W pół godziny podjąłem decyzję o wyjeździe za granicę - powiedział ukraińskiej redakcji BBC Arseń Zdaniewicz, mąż białoruskiej lekkoatletki Chrysciny Cimanouskiej. Mężczyzna opuścił Białoruś i przebywa na terytorium Ukrainy.

REKLAMA

25-letni Zdaniewicz opuścił Białoruś po tym, jak jego żona w niedzielę poinformowała, że w związku z krytyką działań władz sportowych swojego kraju została odsunięta od udziału w igrzyskach. Funkcjonariusze próbowali ją zmusić do wylotu na Białoruś przez Stambuł.

Zdaniewicz zapewnił BBC, że na Ukrainie czuje się bezpiecznie. Nie sprecyzował swojego dokładnego miejsca pobytu.

Decyzję o wyjeździe podjąłem w pół godziny. Nie czułem, by mnie śledzono, spokojnie przekroczyłem granicę, teraz jestem bezpieczny - powiedział BBC.

Mąż lekkoatletki, który również jest sportowcem, wyjechał na Ukrainę, ponieważ - jak zaznaczył - ma tutaj znajomych. Nie wiadomo, jakie są dalsze plany sportowców.

Zdaniewicz podkreślił, że stan psychiczny jego żony jest "normalny", choć, jak dodał, białoruskie państwowe media piszą o jej "psychicznych problemach".

Pytany o to, czy wraz z Cimanouską popierali protesty na Białorusi, odpowiedział: "Nie interesowaliśmy się polityką i w protestach nie braliśmy udziału".

Mężczyzna zaznaczył, że są wraz z żoną gotowi wrócić na Białoruś, "jeśli nas nie posadzą i nie będzie spraw karnych".

Poinformował, że na Białorusi została matka Cimanouskiej.

Przedstawiciel Białoruskiego Funduszu Sportowej Solidarności Anatol Kotau powiedział BBC, że Cimanouska boi się represji przeciwko swojej rodzinie na Białorusi i "to jest teraz jej największy lęk".

W poniedziałek Kryscina Cimanouska, która dzień wcześniej zgłosiła się na policję na lotnisku i w efekcie nie wyleciała z Tokio, otrzymała w ambasadzie RP polską wizę humanitarną. Polscy dyplomaci zaoferowali jej opiekę i pomoc w podróży do Polski. Jeszcze w niedzielę w Tokio pomocy udzielili jej pracownicy japońskiego MSZ. Sprawą zajął się MKOl.

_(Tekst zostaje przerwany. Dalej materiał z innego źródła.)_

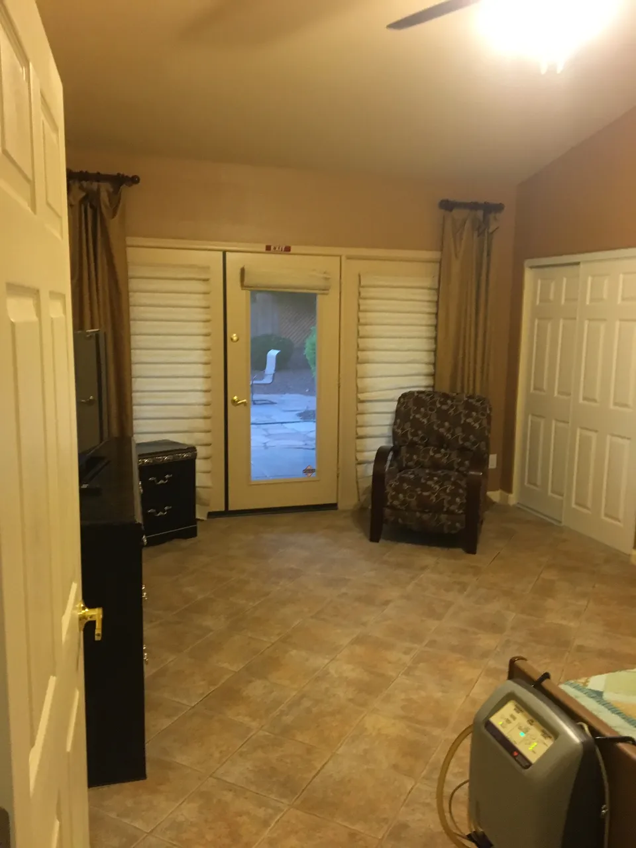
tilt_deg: -5.4
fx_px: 710
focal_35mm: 29
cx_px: 318
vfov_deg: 61.7
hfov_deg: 48.2
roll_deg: -0.8
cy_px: 424
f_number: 2.2
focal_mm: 4.2
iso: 200
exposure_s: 1/15
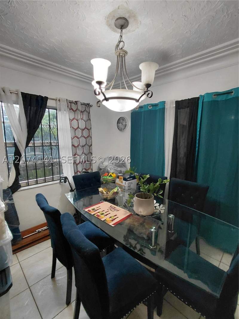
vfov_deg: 94.5
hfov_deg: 78.1
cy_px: 160
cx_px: 120
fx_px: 147
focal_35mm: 16
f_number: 2.2
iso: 160
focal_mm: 1.64
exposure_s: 1/60
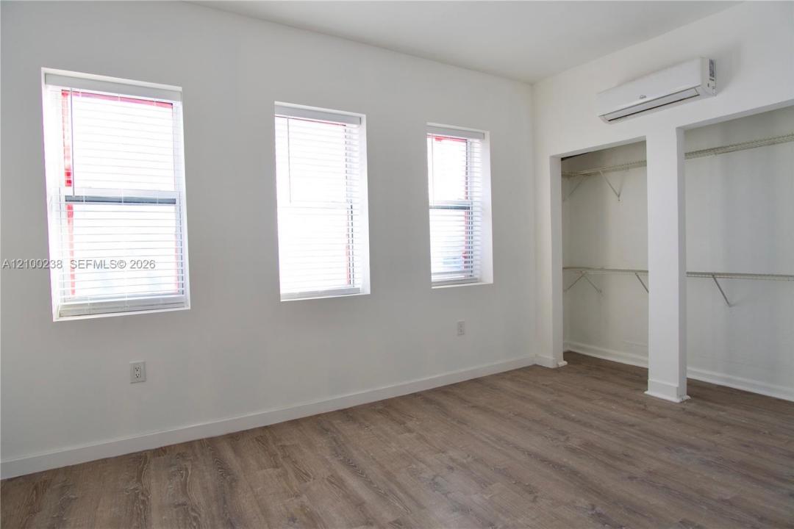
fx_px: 397
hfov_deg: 90.0
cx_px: 397
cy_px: 264
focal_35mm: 18
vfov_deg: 67.4
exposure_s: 1/60
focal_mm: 12
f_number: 4
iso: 250
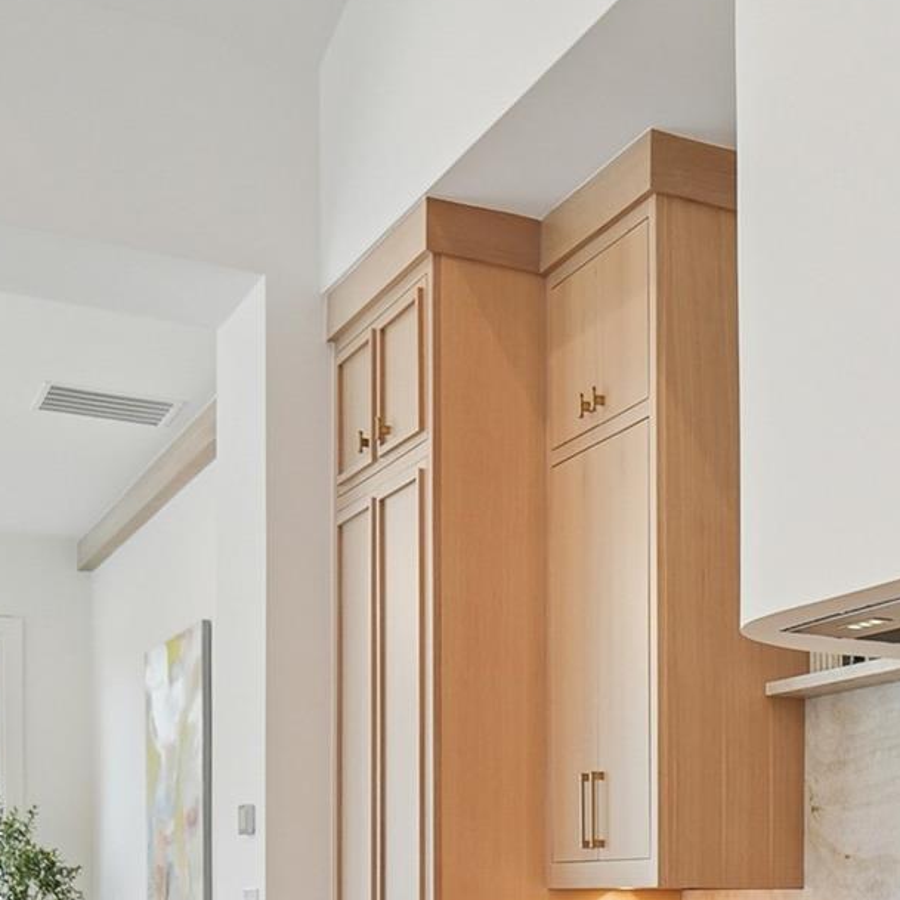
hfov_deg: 24.7
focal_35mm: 60
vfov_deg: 26.4
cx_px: 1188
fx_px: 1765
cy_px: 988
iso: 320
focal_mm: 21
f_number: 6.3
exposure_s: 1/8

Cimanouska skrytykowała władze sportowe

W internecie opublikowano nagranie, które jest prawdopodobnie zapisem dźwiękowym rozmowy trenerów z Cimanouską. Mężczyźni mówią m.in., że z powodu jej "głupoty" mogą ucierpieć inni ludzie i trzeba sytuację "wygładzić", dlatego powinna wycofać się z igrzysk niby z powodu kontuzji i wrócić do kraju, niczego nie komentując. Na nagraniu słychać, jak kobieta płacze.

"Jest we mnie tyle złości, że moja żona była na drugim końcu świata i nie mogłem jej obronić. Jacyś mężczyźni, którzy mają prawie po 60 lat, próbowali na nią naciskać, złamać, doprowadzili ją do łez" - powiedział Zdaniewicz w wywiadzie dla jednego z portali.

Kilka dni wcześniej Cimanouska dała wyraz emocjom i skrytykowała władze sportowe za to, że z powodu ich zaniedbań (niezgłoszenia ich w odpowiednim terminie do prób dopingowych) nie dopuszczono do igrzysk trzech innych biegaczek z Białorusi. W efekcie, jak się dowiedziała, miała startować w sztafecie 4x400, która nie jest jej konkurencją. Cimanouska tłumaczyła, że powodem jej emocji był fakt, iż decyzję podjęto bez jej udziału i bez konsultacji z nią.

24-letnia Cimanouska pochodzi z Klimowicz w obwodzie mohylewskim. Pierwszym jej dużym sukcesem było srebro w mistrzostwach Białorusi na 100 i 200 m w 2014 r. Rok później trafiła do reprezentacji, startowała na imprezach w kraju i za granicą. Mąż, który jest trenerem, pomagał jej w przygotowaniach do igrzysk.